Every line of the listing below should be written out exactly, minus its pictures.

**MATERIAL FOR THE TASK:**
--- START ---
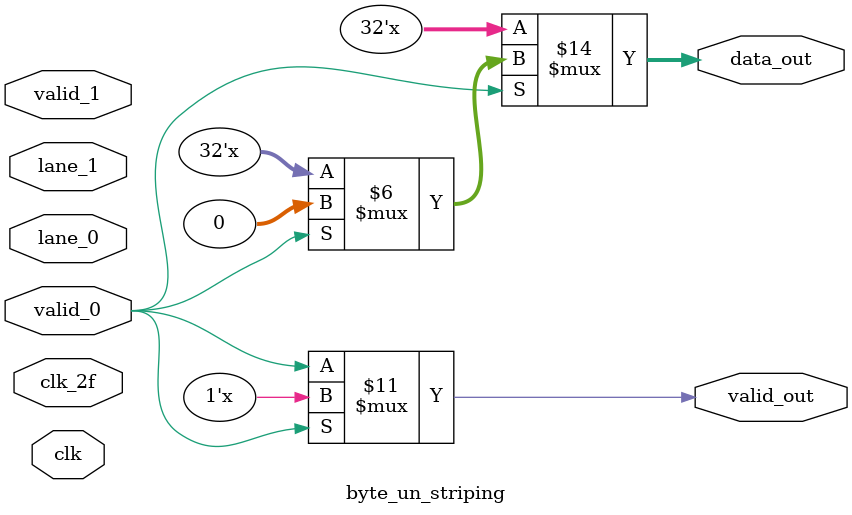
<source format=v>
/* ***********************************************************
                    Universidad de Costa Rica
                 Escuela de Ingenieria Electrica 
                             IE0523 
                    Circuitos Digitales 2

                           byte_un_striping.v

Autores: Alexa Carmona Buzo <alexa.carmona@ucr.ac.cr>
        Katharina Alfaro Solis <katharina.alfaro@ucr.ac.cr>
        Kevin Chen Wu 
        Raquel Corrales 
Fecha: 04/10/2021

Descripcion:
  Contiene el modulo de bit striping. Recibe senal de clk_2f, data_in, valid_in y 
  separa las senales en dos canales a una frecuencia mas baja. 

*********************************************************** */

module byte_un_striping (
                            input clk_2f,
                            input clk,
                            input valid_0,
                            input [31:0]lane_0,
                            input valid_1,
                            input [31:0]lane_1,
                            output reg [31:0]data_out,
                            output reg valid_out  );

   reg [1:0] counter = 2'b01;
	always @(posedge clk_2f ) begin
		counter <= counter +1;
	end

    always @(counter) begin
        if(valid_0) begin
        case (counter)
         2'b00 :  begin
             data_out  = lane_0;
             valid_out = valid_0;
         end
         

         2'b01 :  begin
             data_out  = lane_1;
             valid_out = valid_0;
         end
         
         2'b10 :  begin
             data_out  = lane_0;
             valid_out = valid_0;
         end
         
         2'b11 :  begin
             data_out  = lane_1;
             valid_out = valid_0;
         end
         
        default: data_out = 'h00000000; 
        endcase
        end
        else begin
            counter = 2'b01;
            valid_out = valid_0;
        end
        
    end  
endmodule
</source>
--- END ---
**OUTPUT OF THE EXERCISE:**
<source format=v>
/* ***********************************************************
                    Universidad de Costa Rica
                 Escuela de Ingenieria Electrica 
                             IE0523 
                    Circuitos Digitales 2

                           byte_un_striping.v

Autores: Alexa Carmona Buzo <alexa.carmona@ucr.ac.cr>
        Katharina Alfaro Solis <katharina.alfaro@ucr.ac.cr>
        Kevin Chen Wu 
        Raquel Corrales 
Fecha: 04/10/2021

Descripcion:
  Contiene el modulo de bit striping. Recibe senal de clk_2f, data_in, valid_in y 
  separa las senales en dos canales a una frecuencia mas baja. 

*********************************************************** */

module byte_un_striping (
                            input clk_2f,
                            input clk,
                            input valid_0,
                            input [31:0]lane_0,
                            input valid_1,
                            input [31:0]lane_1,
                            output reg [31:0]data_out,
                            output reg valid_out  );

   reg [1:0] counter = 2'b01;
	always @(posedge clk_2f ) begin
		counter <= counter +1;
	end

    always @(counter) begin
        if(valid_0) begin
        case (counter)
         2'b00 :  begin
             data_out  = lane_0;
             valid_out = valid_0;
         end
         

         2'b01 :  begin
             data_out  = lane_1;
             valid_out = valid_0;
         end
         
         2'b10 :  begin
             data_out  = lane_0;
             valid_out = valid_0;
         end
         
         2'b11 :  begin
             data_out  = lane_1;
             valid_out = valid_0;
         end
         
        default: data_out = 'h00000000; 
        endcase
        end
        else begin
            counter = 2'b01;
            valid_out = valid_0;
        end
        
    end  
endmodule
</source>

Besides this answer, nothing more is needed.